An auto-da-fé or auto-de-fé (from Portuguese auto da fé, meaning "act of faith") was the ritual of public penance of condemned heretics and apostates that took place when the Spanish Inquisition, Portuguese Inquisition or the Mexican Inquisition had decided their punishment, followed by the execution by the civil authorities of the sentences imposed.
The most extreme punishment imposed on those convicted was execution by burning. In popular usage, the term auto-da-fé, the act of public penance, came to mean the burning at the stake.
The first recorded auto-da-fé was held in Paris in 1242, under Louis IX.
On 1 November 1478, King Ferdinand and Queen Isabella received permission from Pope Sixtus IV to name Inquisitors throughout their domains, to protect Catholicism as the true faith. It originally applied to the Crown of Castile — the domain of Isabella — but in 1483, Ferdinand extended it to his domain of the Crown of Aragon. Ferdinand's action met with great resistance, and resulted in the assassination by conversos in 1485 of Pedro de Arbués. In spite of this social discontent it is considered that between 1487 and 1505 the Chapter of Barcelona processed more than 1000 people, of which only 25 were absolved.

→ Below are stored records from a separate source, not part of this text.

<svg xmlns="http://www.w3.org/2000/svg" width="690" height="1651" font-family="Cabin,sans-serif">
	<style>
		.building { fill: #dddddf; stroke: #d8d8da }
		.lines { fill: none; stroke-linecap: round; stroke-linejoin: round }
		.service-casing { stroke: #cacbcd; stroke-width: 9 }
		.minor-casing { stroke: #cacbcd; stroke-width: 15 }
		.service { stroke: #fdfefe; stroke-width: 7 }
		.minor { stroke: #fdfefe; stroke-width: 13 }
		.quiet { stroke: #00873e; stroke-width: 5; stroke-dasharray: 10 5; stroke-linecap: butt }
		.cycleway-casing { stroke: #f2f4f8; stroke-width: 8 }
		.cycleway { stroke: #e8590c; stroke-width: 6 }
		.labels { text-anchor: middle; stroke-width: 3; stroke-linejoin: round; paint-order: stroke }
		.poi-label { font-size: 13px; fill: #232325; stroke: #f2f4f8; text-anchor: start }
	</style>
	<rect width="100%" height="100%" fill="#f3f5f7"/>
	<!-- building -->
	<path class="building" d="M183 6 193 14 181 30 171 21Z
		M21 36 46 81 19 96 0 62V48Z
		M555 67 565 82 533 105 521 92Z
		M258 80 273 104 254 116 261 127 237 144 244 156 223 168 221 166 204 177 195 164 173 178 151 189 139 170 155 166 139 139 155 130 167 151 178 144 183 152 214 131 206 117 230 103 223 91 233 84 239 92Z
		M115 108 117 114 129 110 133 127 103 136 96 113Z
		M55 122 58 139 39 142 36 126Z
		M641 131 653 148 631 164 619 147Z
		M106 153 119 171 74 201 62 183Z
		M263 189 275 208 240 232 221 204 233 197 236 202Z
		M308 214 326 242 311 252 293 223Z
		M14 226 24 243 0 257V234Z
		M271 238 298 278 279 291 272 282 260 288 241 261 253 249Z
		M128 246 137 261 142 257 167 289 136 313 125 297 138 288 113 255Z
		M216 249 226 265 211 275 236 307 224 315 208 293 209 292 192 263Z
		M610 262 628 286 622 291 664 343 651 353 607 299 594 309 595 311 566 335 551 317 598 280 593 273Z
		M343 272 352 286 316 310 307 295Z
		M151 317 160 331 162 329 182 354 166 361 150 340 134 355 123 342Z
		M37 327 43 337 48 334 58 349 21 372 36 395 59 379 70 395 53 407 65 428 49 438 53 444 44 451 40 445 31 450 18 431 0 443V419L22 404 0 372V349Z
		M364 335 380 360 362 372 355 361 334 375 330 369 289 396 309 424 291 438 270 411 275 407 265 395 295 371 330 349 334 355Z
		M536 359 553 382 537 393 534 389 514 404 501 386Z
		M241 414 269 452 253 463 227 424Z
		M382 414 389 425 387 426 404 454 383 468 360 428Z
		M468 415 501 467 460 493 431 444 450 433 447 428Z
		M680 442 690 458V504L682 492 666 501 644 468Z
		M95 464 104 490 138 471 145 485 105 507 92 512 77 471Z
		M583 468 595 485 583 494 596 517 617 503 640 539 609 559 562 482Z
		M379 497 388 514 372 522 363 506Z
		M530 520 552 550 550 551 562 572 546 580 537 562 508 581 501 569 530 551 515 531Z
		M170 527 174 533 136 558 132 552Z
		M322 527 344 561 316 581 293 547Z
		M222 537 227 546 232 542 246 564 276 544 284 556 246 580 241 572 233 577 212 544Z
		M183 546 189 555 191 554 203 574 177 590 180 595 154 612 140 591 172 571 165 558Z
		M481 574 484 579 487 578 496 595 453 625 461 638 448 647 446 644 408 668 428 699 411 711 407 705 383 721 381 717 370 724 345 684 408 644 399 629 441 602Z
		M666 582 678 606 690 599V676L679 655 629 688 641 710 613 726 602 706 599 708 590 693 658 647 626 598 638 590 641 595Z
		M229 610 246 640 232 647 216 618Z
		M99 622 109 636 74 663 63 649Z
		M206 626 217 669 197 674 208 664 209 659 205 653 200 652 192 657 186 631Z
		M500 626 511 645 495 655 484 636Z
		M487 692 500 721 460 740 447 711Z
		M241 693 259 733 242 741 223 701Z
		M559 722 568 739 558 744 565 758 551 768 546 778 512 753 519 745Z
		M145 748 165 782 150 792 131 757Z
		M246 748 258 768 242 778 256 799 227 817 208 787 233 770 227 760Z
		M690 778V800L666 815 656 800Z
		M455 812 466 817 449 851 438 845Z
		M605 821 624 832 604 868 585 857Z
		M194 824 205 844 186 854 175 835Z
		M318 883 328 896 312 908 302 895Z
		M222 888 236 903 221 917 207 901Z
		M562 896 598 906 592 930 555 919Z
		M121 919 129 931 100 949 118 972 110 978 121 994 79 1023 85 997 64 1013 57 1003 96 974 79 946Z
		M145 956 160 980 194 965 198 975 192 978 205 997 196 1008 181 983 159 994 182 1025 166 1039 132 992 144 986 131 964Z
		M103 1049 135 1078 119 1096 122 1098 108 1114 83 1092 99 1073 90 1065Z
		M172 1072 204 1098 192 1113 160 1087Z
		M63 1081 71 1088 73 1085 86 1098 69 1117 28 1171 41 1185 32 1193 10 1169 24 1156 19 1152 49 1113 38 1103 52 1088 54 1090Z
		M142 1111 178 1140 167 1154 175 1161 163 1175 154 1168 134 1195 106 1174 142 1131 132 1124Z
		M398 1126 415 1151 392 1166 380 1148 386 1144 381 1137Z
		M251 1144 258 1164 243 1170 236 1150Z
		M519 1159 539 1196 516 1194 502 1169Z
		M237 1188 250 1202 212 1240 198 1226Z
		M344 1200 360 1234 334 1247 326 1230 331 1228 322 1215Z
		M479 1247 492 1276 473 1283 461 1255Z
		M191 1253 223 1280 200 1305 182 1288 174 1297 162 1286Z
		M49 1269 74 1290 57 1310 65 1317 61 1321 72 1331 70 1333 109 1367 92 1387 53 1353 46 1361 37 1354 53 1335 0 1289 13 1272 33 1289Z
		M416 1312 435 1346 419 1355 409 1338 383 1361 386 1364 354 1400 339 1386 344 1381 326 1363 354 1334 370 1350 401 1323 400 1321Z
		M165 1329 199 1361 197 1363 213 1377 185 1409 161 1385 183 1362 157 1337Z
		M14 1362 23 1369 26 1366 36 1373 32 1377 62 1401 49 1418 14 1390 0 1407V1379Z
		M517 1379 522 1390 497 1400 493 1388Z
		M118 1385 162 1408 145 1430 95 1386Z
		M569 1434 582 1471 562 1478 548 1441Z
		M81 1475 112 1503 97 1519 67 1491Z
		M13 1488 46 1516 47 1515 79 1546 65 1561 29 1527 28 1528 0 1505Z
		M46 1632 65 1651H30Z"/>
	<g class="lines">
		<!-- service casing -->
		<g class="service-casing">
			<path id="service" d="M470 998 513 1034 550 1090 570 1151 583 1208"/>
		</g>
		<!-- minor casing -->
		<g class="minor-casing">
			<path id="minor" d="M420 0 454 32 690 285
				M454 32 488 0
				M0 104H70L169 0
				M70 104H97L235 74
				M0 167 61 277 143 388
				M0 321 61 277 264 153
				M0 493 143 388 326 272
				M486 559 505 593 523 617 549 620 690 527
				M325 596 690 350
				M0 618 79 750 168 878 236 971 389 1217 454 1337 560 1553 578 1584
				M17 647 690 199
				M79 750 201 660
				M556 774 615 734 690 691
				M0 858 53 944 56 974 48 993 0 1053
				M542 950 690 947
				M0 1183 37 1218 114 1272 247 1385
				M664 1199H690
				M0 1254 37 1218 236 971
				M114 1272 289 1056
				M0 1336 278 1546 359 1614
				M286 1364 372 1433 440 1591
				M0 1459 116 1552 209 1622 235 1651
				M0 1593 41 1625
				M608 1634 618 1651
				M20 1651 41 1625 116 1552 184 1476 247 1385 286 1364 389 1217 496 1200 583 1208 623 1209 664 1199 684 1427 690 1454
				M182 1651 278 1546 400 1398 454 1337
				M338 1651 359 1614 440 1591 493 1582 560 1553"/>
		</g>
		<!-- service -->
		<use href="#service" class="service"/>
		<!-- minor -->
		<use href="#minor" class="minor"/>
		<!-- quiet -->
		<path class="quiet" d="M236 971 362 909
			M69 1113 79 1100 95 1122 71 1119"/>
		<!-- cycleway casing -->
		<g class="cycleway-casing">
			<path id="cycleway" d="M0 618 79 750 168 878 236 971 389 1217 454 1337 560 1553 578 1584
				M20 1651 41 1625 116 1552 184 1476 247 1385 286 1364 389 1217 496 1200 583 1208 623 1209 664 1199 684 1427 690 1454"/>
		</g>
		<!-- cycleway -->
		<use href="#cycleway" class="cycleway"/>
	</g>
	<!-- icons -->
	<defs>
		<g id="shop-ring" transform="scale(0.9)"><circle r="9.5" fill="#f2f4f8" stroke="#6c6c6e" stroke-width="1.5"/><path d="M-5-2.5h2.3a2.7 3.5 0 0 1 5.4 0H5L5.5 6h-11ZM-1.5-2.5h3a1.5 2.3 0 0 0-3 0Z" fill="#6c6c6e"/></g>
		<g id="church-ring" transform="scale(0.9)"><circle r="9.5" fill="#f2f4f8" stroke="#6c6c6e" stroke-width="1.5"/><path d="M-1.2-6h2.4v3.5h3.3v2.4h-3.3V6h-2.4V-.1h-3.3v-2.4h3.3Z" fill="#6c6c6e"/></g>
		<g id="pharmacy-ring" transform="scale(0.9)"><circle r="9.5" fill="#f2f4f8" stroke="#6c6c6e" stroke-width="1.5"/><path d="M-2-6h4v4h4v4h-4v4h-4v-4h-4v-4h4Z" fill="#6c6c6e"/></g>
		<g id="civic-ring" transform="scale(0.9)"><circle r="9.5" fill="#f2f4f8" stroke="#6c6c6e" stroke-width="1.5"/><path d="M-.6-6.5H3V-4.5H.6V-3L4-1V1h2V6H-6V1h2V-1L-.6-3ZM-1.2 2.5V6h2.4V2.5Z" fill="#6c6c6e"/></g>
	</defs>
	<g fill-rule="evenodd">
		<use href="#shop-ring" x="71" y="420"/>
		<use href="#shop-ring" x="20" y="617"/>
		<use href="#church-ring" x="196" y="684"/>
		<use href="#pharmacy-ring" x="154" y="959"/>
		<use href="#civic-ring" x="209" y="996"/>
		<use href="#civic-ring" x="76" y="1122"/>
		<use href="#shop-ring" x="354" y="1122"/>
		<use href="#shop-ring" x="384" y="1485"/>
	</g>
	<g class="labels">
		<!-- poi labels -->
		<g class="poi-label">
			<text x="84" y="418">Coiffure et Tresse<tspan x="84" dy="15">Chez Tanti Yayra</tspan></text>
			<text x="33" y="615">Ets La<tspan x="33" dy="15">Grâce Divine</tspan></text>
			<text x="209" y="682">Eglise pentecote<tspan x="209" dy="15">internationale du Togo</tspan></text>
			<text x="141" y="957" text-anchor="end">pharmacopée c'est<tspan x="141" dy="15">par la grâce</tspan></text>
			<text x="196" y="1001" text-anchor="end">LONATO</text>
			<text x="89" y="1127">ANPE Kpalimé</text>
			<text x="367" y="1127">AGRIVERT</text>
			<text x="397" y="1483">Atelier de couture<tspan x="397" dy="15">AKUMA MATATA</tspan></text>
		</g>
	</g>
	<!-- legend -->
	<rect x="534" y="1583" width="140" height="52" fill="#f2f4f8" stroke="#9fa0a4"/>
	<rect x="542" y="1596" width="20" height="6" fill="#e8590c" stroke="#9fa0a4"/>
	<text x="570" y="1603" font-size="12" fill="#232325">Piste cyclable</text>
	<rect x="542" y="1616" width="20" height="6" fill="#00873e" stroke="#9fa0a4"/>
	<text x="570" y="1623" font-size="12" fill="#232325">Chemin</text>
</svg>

The monarchs immediately began establishing permanent trials and developing bureaucracies to carry out investigations in most cities and communities in their empire. The first Iberian auto-da-fé took place in Seville in 1481; six of the men and women who participated in this first religious ritual were later executed. Later, Franciscan missionaries brought the Inquisition to the New World.